L’article 970 du Code civil dispose que « le testament olographe ne sera point valable s’il n’est écrit en entier, daté et signé de la main du testateur : il n’est assujetti à aucune autre forme ».
Un testament olographe est-il valable si le testateur ne comprend pas la langue dans laquelle il l’a écrit ? Suivant un arrêt rendu le 9 juin 2021 et publié au bulletin, la Cour de cassation a répondu, sans surprise, par la négative (Cass, Civ 1ère, 9 juin 2021, n° 19-21.770).
Dans cette affaire, un Allemand, qui résidait en France mais qui ne parlait pas français, avait rédigé en français un testament olographe, c’est-à-dire un acte entièrement écrit à la main, par lequel le testateur exprime ses dernières volontés « pour le temps où il n’existera plus » (Article 895 du Code civil). Le testament litigieux instituait la sœur du testateur en qualité de légataire universelle et précisait qu’en cas de présence d’héritier réservataire, cette dernière devait recevoir la quotité disponible des biens.
Le testateur est décédé en France.
Après des tentatives infructueuses de règlement amiable, la sœur a assigné les enfants du défunt en délivrance de son legs universel et en ouverture des opérations de comptes, liquidation et partage de la succession.
La cour d’appel saisie de l’affaire, constatant que le testament était écrit, daté et signé de la main du défunt, l’a déclaré valable (Cour d’appel de CHAMBÉRY, Chambre civile, 1ère section, 25 juin 2019, n° 17/02371).
La Cour de cassation a cassé l’arrêt d’appel pour violation de l’article 970 précité, au motif qu’ « il résultait de ses constatations que (le défunt) avait rédigé le testament dans une langue qu’il ne comprenait pas, de sorte que l’acte ne pouvait être considéré comme l’expression de sa volonté ».
Cette décision est l’occasion de rappeler les contours de l’exigence relative à l’écriture manuscrite du testament olographe.
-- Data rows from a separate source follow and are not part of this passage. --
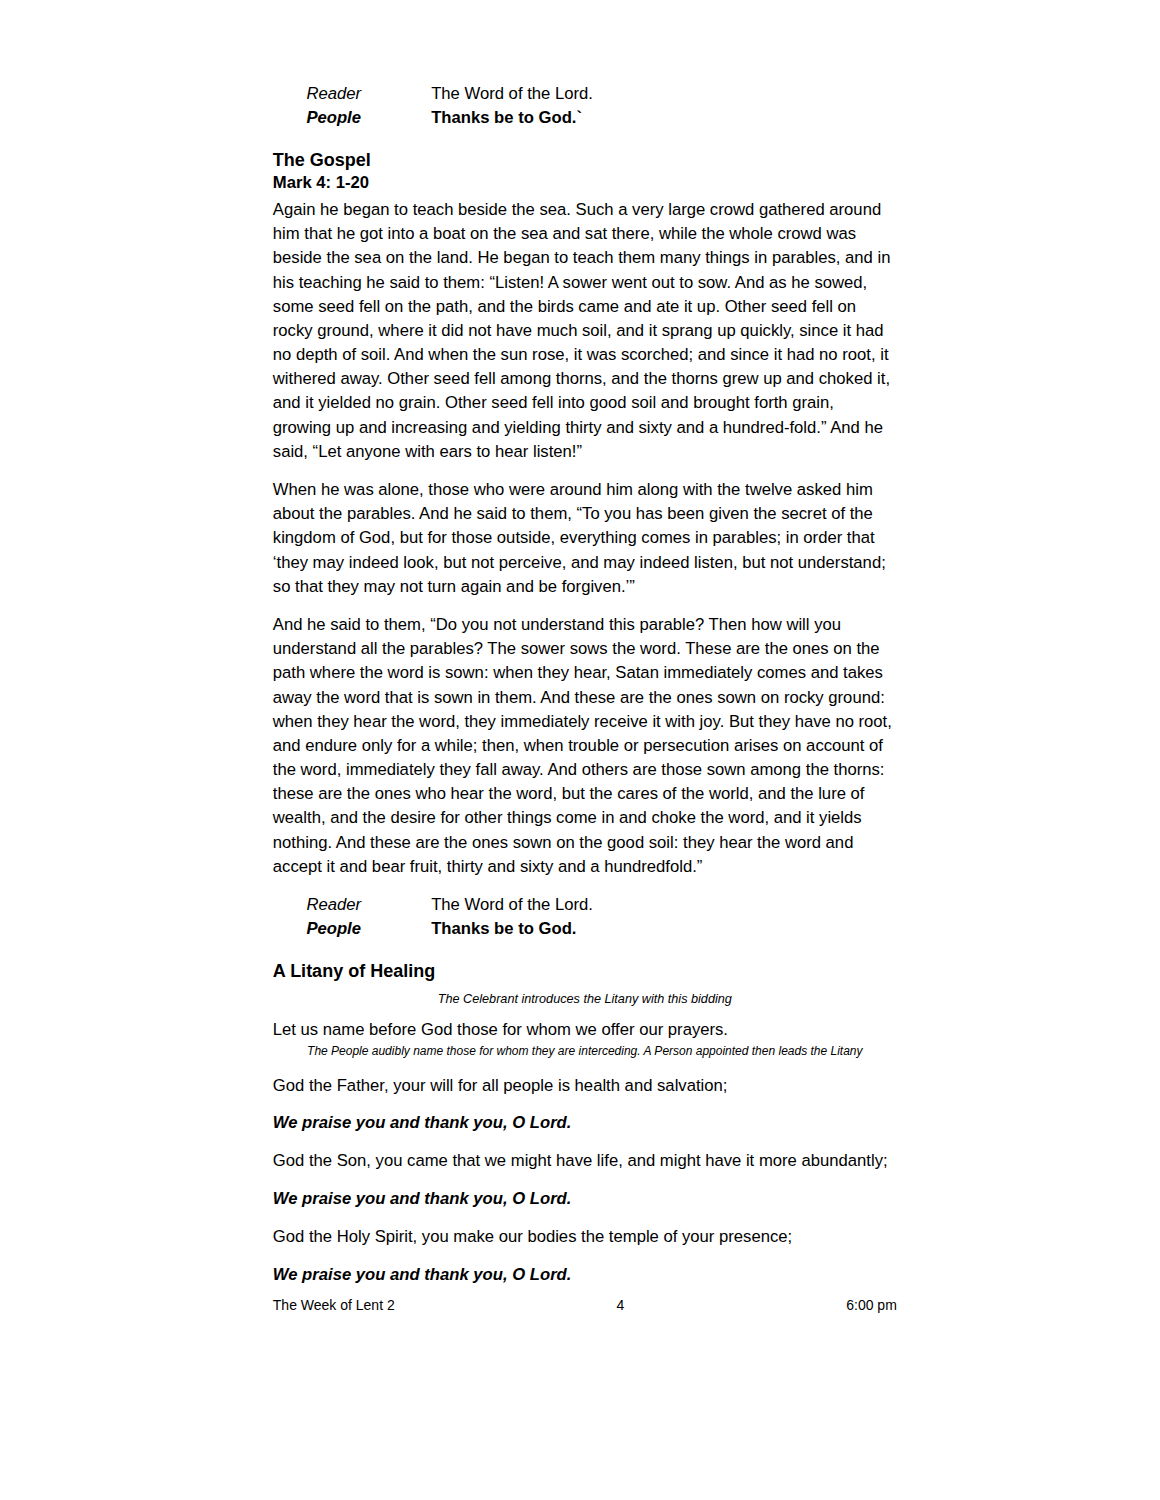Reader The Word of the Lord.
People Thanks be to God.`
The Gospel
Mark 4: 1-20
Again he began to teach beside the sea. Such a very large crowd gathered around him that he got into a boat on the sea and sat there, while the whole crowd was beside the sea on the land. He began to teach them many things in parables, and in his teaching he said to them: “Listen! A sower went out to sow. And as he sowed, some seed fell on the path, and the birds came and ate it up. Other seed fell on rocky ground, where it did not have much soil, and it sprang up quickly, since it had no depth of soil. And when the sun rose, it was scorched; and since it had no root, it withered away. Other seed fell among thorns, and the thorns grew up and choked it, and it yielded no grain. Other seed fell into good soil and brought forth grain, growing up and increasing and yielding thirty and sixty and a hundred-fold.” And he said, “Let anyone with ears to hear listen!”
When he was alone, those who were around him along with the twelve asked him about the parables. And he said to them, “To you has been given the secret of the kingdom of God, but for those outside, everything comes in parables; in order that ‘they may indeed look, but not perceive, and may indeed listen, but not understand; so that they may not turn again and be forgiven.’”
And he said to them, “Do you not understand this parable? Then how will you understand all the parables? The sower sows the word. These are the ones on the path where the word is sown: when they hear, Satan immediately comes and takes away the word that is sown in them. And these are the ones sown on rocky ground: when they hear the word, they immediately receive it with joy. But they have no root, and endure only for a while; then, when trouble or persecution arises on account of the word, immediately they fall away. And others are those sown among the thorns: these are the ones who hear the word, but the cares of the world, and the lure of wealth, and the desire for other things come in and choke the word, and it yields nothing. And these are the ones sown on the good soil: they hear the word and accept it and bear fruit, thirty and sixty and a hundredfold.”
Reader The Word of the Lord.
People Thanks be to God.
A Litany of Healing
The Celebrant introduces the Litany with this bidding
Let us name before God those for whom we offer our prayers.
The People audibly name those for whom they are interceding. A Person appointed then leads the Litany
God the Father, your will for all people is health and salvation;
We praise you and thank you, O Lord.
God the Son, you came that we might have life, and might have it more abundantly;
We praise you and thank you, O Lord.
God the Holy Spirit, you make our bodies the temple of your presence;
We praise you and thank you, O Lord.
The Week of Lent 2 4 6:00 pm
Seront ensuite examinés les recours à la disposition des testateurs non francophones pour leur permettre de formaliser leurs dernières volontés, en conformité avec le droit testamentaire français.
La validité d’un testament est soumise à des conditions de fond ainsi qu’à des conditions de forme.
D’un point de vue formel, un testament olographe est valable dès lors :
– Qu’il est écrit entièrement de la main du défunt ;
– Qu’il est daté de la main du défunt ;
– Qu’il est signé de la main du défunt.
C’est la condition de l’écriture manuscrite du défunt qu’il convient d’examiner ici, à la lumière de l’arrêt rendu le 9 juin dernier par la Cour de cassation : « écrire » un testament olographe, c’est le rédiger à la main mais c’est aussi le comprendre.
Le testateur doit écrire intégralement son testament olographe à la main : à défaut, le testament serait entaché de nullité sur le fondement de l’article 970 du Code civil (Cass, Civ 1ère, 20 septembre 2006, n° 04-20.614).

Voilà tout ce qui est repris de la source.